Three clinical studies have evaluated the change in the QOL of patients with malignant biliary obstruction after of endoscopic stenting. Ballinger et al evaluated 19 patients with unresectable pancreatic carcinoma before stenting and upto 12 weeks or death after stenting. The Rotterdam Symptom Checklist and the Hospital Anxiety and Depression Scale were used. Significant improvements were seen in the parameters of mood, indigestion, appetite and level of activity. Luman et al studied 47 inoperable patients with malignant biliary strictures. The European Organisation for Research and Treatment of Cancer QOL questionnaire (EORTC QLQ-C30) was used at baseline and 1 month after stenting. For patients successfully completing the follow up, significant improvement in emotional, cognitive , and global health scores was found after stenting. In addition to the expected improvement in pruritis and jaundice , anorexia, diarrhea and sleep pattern were also improved. Abraham et al studied 50 patients with malignant biliary obstruction without liver metastasis considered non surgical candidates, and undergoing palliative biliary stenting. The SF-36 Health Survey Questionnaire was used to quantify QOL at baseline and 1 month after stent insertion. Follow up data was available for only 26 patients. Among these patients a significant reduction in the bilirubin level was associated with improvement in the social function and mental health. A high baseline bilirubin (> 14mg/dL) was associated with a lack of improvement at 1 month follow up.
Hence existing data regarding improvement in the QOL of patients undergoing palliative biliary stenting is sparce and incomplete. Gallbladder cancer presenting a hilar block is the most common biliary malignancy in India. Hilar tumors are associated with more technical failure of stenting, higher cholangitis rates, earlier stent blockage, and shorter survival as compared to distal biliary tumors. Only 6 patients with Klatskin tumors were included in one of the study.8 Patients with hilar block were either not included6, or were not specified7 in the other studies.
Health related quality of life (QOL) refers to the impact of a medical condition or its treatment on a person's expected physical, psychological and social well being.
Calman states that QOL evaluations measure the difference between the "hopes and expectations" of an individual and that individual's present experience.
The multidimensionality that is commonly assessed in QOL measures includes
- Physical symptoms of the disease or its treatment or concurrent illness.
- Functional capacity (ability and energy) for daily routine, social interactions, intellectual activity, emotional reactions and adjustments, economic independence.
- Self-perception of wellness or its absence. There are two basic types of instruments for measuring the QOL: generic and disease specific. Generic instruments focus on the main components that constitute QOL, and are intended to be applied in a wide range of populations and health states across all diseases. There are many excellent validated self-completion questionnaires for cancer patients eg. EORTC QOL questionnaire, Functional assessment of Cancer Therapy (FACT), Rotterdam Symptom Checklist (RSCL), Functional Living Index Cancer (FLIC). All these questionnaires are multidimensional, and it is rarely required to develop a new instrument.

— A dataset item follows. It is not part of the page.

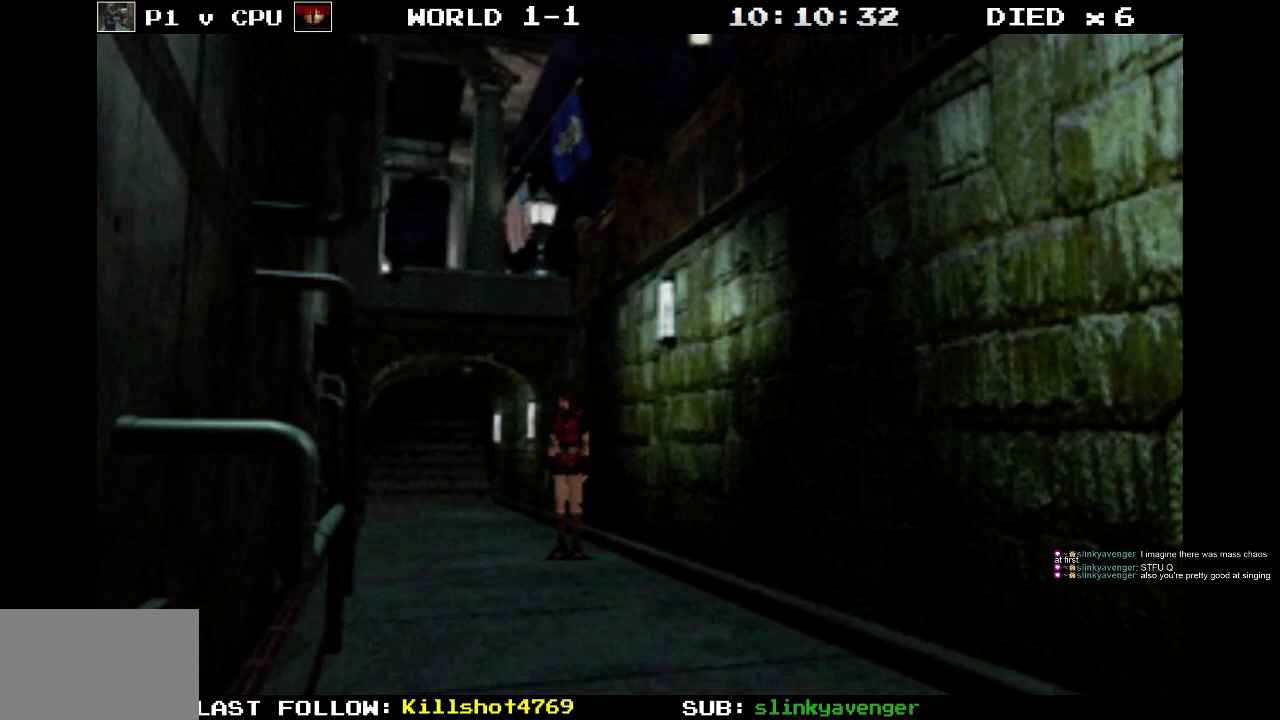
{"buttons": ["SQUARE", "DPAD_UP"], "events": [[100, "DPAD_UP", "down"], [117, "SQUARE", "down"]]}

The EORTC QLQ-C30 has been developed in a multi-cultural setting, and translations are available in 43 languages. The instrument has been shown to be valid, reliable, and responsive to change. Disease specific modules are available to supplement the core questionnaire. Reference data is available for calculating sample size. The questionnaire is easily understood by most patients and is quick to complete (mean time 11 minutes).
The EORTC QLQ-C30 is a 30- item questionnaire composed of multi-item scales and single items that reflects the multidimensionality of the quality of life construct. It incorporates five functional scales (physical, role, cognitive, emotional, and social), three symptom scales (fatigue, pain, nausea and vomiting), and a global health and quality of life scale. The remaining single items assess additional symptoms commonly reported by cancer patients (dyspnea, appetite loss, sleep disturbance, constipation and diarrhea), as well as the perceived financial impact of the disease and its treatment. The functional scales have 16 questions, symptom scales have 6 questions, global quality of life has two questions, and there are six single item questions. For ease of interpretation, all scale and item scores are linearly transformed to a 0 to 100 scale. For the 5 functional scales and the global quality of life scale, a higher score represents a better level of functioning. For the symptom oriented scales and items, a higher score corresponds to a higher level of symptoms.
Hence we plan to prospectively study unresectable gallbladder cancer patients with hilar block to evaluate whether palliative stenting improves their quality of life, and whether the benefit afforded outweighs the early and late complications of stenting.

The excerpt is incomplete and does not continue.